Dominar e aproveitar a energia do Sol, das marés, do centro da Terra e do vento são algumas das alternativas que prometem assegurar um futuro sustentável da nossa espécie, e, consequentemente, o futuro de todas as outras.
No entanto, a corrida da transição energética tem levantado algumas preocupações sobre os impactos que essas alternativas podem ter sobre o ambiente e a biodiversidade. É preciso garantir que não se está a trocar um mal por outro.
No caso das eólicas, algumas vozes já alertaram para a possibilidade de as turbinas poderem afetar as trajetórias de voo das aves, especialmente das migradoras, obrigando-as a tomarem rotas mais longas e a enfrentar os riscos associados a um maior dispêndio de energia inesperado. Esse é um problema tanto em terra como no mar.
Mas outros animais alados podem ver-se a braços com problemas semelhantes: os morcegos.
Esses mamíferos voadores, do grupo dos quirópteros, dependem, por exemplo, de lagos ou charcos, tal como muitos outros animais, para poderem matar a sede durante as suas viagens, algo que se torna especialmente importante tendo em conta o aumento imparável da temperatura um pouco por todo o mundo.

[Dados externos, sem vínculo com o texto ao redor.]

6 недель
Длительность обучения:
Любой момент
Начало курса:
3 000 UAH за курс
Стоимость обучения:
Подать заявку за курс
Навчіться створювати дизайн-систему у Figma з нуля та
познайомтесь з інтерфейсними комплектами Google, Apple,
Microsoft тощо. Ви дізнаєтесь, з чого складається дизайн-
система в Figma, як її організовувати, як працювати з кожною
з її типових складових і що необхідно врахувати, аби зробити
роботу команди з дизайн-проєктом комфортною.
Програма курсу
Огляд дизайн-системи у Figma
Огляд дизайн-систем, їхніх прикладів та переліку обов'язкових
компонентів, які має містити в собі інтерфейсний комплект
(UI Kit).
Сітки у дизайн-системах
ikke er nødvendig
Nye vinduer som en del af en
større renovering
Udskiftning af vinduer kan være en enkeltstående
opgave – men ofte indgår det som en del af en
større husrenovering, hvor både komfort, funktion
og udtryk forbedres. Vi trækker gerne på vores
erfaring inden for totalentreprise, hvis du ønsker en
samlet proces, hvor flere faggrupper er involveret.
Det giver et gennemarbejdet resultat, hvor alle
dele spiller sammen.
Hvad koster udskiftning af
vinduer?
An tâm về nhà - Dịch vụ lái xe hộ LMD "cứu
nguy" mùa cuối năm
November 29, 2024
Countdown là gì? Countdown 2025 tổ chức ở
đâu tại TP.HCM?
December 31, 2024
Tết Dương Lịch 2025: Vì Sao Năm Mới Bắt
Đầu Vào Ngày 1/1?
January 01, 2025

Contudo, se nas imediações dessas massas de água houver turbinas eólicas, os morcegos tenderão a evitá-las, vendo-se obrigados a percorrer vários quilómetros até encontrarem locais alternativos desimpedidos.
Esse é o alerta que nos é feito por três investigadores do Instituto Leibniz para a Investigação Zoológica e de Vida Selvagem (Alemanha), num artigo publicado este mês na ‘Biological Conservation’.

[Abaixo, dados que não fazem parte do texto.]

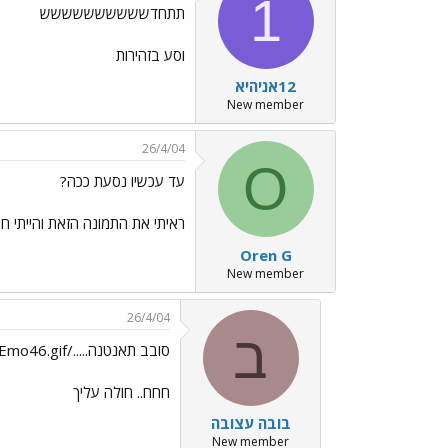
1
תתחדשששששששששש
וסע בזהירות
12אניהיא
New member
26/4/04
O
עד עכשיו נסעת ככה?
ראיתי את התמונה הזאת והייתי חי
Oren G
New member
26/4/04
ב
סובב תאנטנה...../images/Emo46.gif
חחח.. חולה עליך
בובה עצובה
New member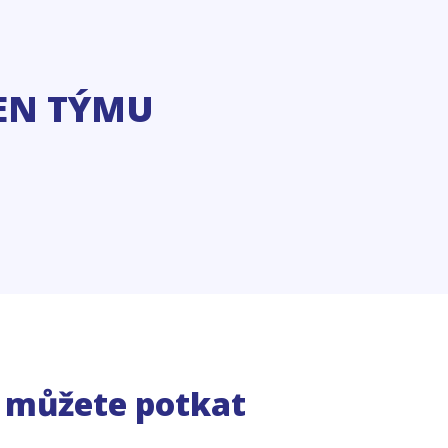
EN TÝMU
e můžete potkat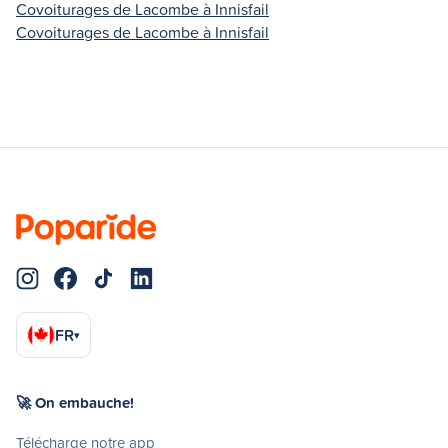
Covoiturages de Lacombe à Innisfail
Covoiturages de Lacombe à Innisfail
FR
▾
🚀 On embauche!
Télécharge notre app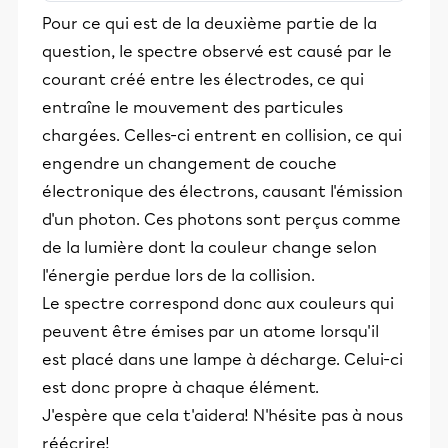
stimulants, Alloprof engage les élèves
Pour ce qui est de la deuxième partie de la
et leurs parents dans la réussite
question, le spectre observé est causé par le
éducative.
courant créé entre les électrodes, ce qui
entraîne le mouvement des particules
chargées. Celles-ci entrent en collision, ce qui
engendre un changement de couche
électronique des électrons, causant l'émission
d'un photon. Ces photons sont perçus comme
de la lumière dont la couleur change selon
l'énergie perdue lors de la collision.
Le spectre correspond donc aux couleurs qui
peuvent être émises par un atome lorsqu'il
est placé dans une lampe à décharge. Celui-ci
est donc propre à chaque élément.
J'espère que cela t'aidera! N'hésite pas à nous
réécrire!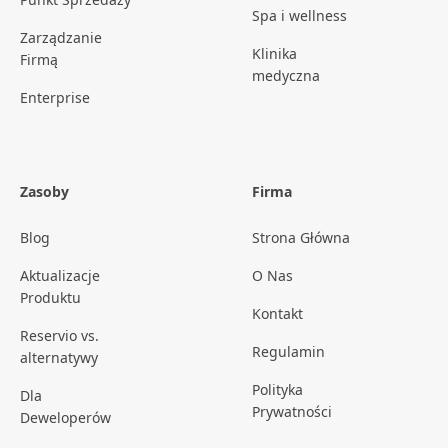
Spa i wellness
Zarządzanie
Klinika
Firmą
medyczna
Enterprise
Zasoby
Firma
Blog
Strona Główna
Aktualizacje
O Nas
Produktu
Kontakt
Reservio vs.
Regulamin
alternatywy
Polityka
Dla
Prywatności
Deweloperów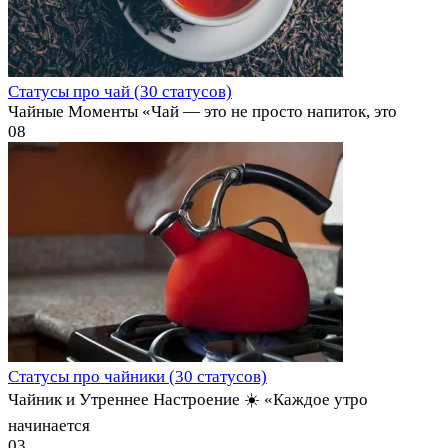
Статусы про чай (30 статусов)
Чайные Моменты «Чай — это не просто напиток, это
0
8
Статусы про чайники (30 статусов)
Чайник и Утреннее Настроение ☀️ «Каждое утро
начинается
0
3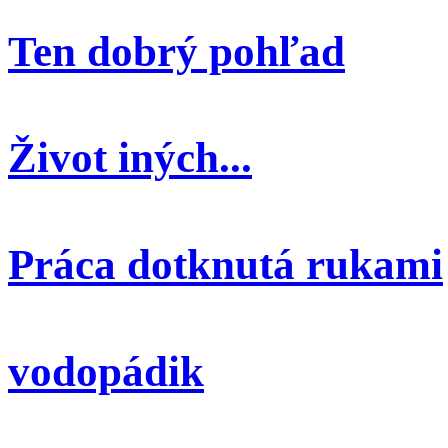
Ten dobrý pohľad
Život iných...
Práca dotknutá rukami
vodopádik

Ao analisarem as interações entre turbinas eólicas e morcegos em paisagem agrícolas na região alemã de Brandeburgo, através da captação das vocalizações destes animais, concluem que os equipamentos instalados nas proximidades de massas de água provocam o afastamento dos morcegos desses locais, um efeito, na prática, de perda de habitat.
O estudo abrangeu três tipos de morcegos: os que caçam acima da copa das árvores ou sobre campos abertos, os que caçam abaixo delas em áreas de vegetação mais densa e os que o fazem em zonas de transição, como nos limites de florestas. Os resultados mostram que os dois primeiros grupos “evitam massas de água quando as turbinas eólicas estão colocadas perto delas”, explica Christian Voigt, um dos autores do artigo. Somente os morcegos do terceiro grupo parecem não se importar muito com a presença das turbinas.
Os investigadores estimam que a proximidade das turbinas às massas de água pode reduzir em 53% a presença dos morcegos de espécies que caça em campos abertos. Essa percentagem sobe para 63% relativamente aos morcegos que tendem a caçar em áreas de vegetação mais densa.
Além da presença, foi também avaliada a atividade de caça, e percebeu-se que, quando as turbinas estavam a cinco quilómetros ou menos de uma massa de água, verificava-se uma redução entre 76% e 87%. Quer isto dizer que as turbinas eólicas não apenas dificultam o acesso dos morcegos às massas de água como podem também afetar a sua capacidade de alimentação.
Para Voigt, estes resultados mostram “o efeito colateral lamentável” de uma solução que tem como objetivo mitigar os efeitos das alterações climáticas, mas que pode acabar por agravá-lo, especialmente no que diz respeito aos morcegos. Se não conseguem chegar a massas de água, terão muito mais dificuldade em lidar com o calor, sobretudo nos meses mais quentes do ano.
“Este facto sublinha, mais uma vez, a importância de se considerar cuidadosamente a localização das turbinas eólicas, de modo a não pôr em confronto diferentes objetivos”, salienta em nota. “Habitats que são muito importantes para a conservação de espécies não devem ser prioritárias ou devem ser totalmente excluídas como locais para produção de energia eólica.”